3. Allerdings hat das FA die Aussetzungszinsen durch zwei Bescheide festgesetzt und hierdurch zum einen die sich aus dem Einkommensteuerbescheid für 1981 vom 28. Juli 1983 ergebende Abschlußschuld in Höhe von 432.904 DM, zum anderen den sich nach dem Einkommensteuervorauszahlungsbescheid IV/1981 vom 2. Juli 1982 geschuldeten Betrag von 562.165 DM verzinst. Nur die Vollziehung des Einkommensteuerbescheides ist vom FA aber durch dessen Verfügung vom 13. September 1983 ausgesetzt worden, die Vollziehung des Einkommensteuervorauszahlungsbescheides hingegen nicht. Infolgedessen bestehen ernstliche Zweifel daran, daß im Hinblick auf die sich aus diesem Vorauszahlungsbescheid ergebenden Steuerschulden des Antragstellers ein Zinsbescheid ergehen durfte (vgl. § 239 Abs. 1 Satz 1 AO 1977). Zwar decken sich die Steuerschulden, die nach beiden angefochtenen Zinsbescheiden zu verzinsen sind, in ihrer Summe mit der geschuldeten Gesamtabschlußzahlung aus dem Einkommensteuerbescheid. Die Aufteilung der Zinsfestsetzungen und ihrer Bemessungsgrundlagen entspricht auch der rechnerischen Aufteilung der Schulden in der Aussetzungsverfügung des FA vom 13. September 1983 hinsichtlich des angefochtenen Einkommensteuerbescheides 1981. Auch in dieser Verfügung wurde zwischen der Einkommensteuervorauszahlung IV/1981 und der Einkommensteuer 1981 unterschieden. Dennoch bleibt es dabei, daß lediglich die Vollziehung des (vom Antragsteller angefochtenen) Einkommensteuerbescheides vom 28. Juli 1983 ausgesetzt worden ist.

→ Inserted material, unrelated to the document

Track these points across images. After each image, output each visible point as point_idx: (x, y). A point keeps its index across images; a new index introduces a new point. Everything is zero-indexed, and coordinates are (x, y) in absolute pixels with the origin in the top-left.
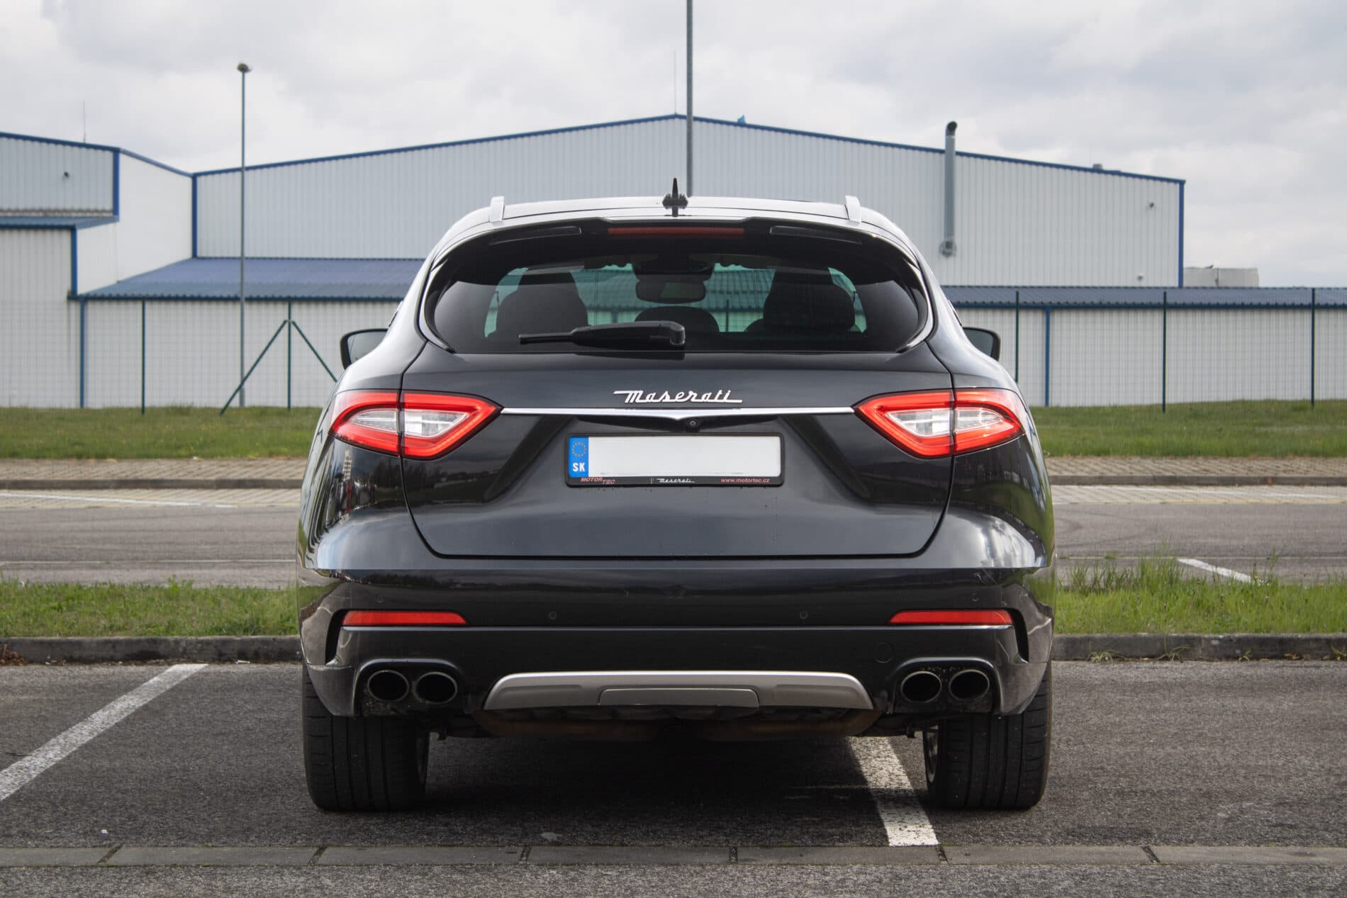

Angesichts dieser Rechtslage erscheint bei summarischer Prüfung der sich auf die Einkommensteuervorauszahlung IV/1981 beziehende Zinsbescheid des FA als rechtswidrig.

Ob und ggf. in welcher Weise er - wie das FG annimmt - "materiell-rechtlich richtiggestellt" werden könnte, ist jedenfalls im Zuge der hier gebotenen kursorischen Prüfung nicht zu beurteilen.

4. Der Beschluß des FG ist deshalb, soweit er den Zinsbescheid über den Vorauszahlungsbescheid IV/1981 betrifft, aufzuheben. Dem Antrag auf Aussetzung der Vollziehung ist insoweit zu entsprechen.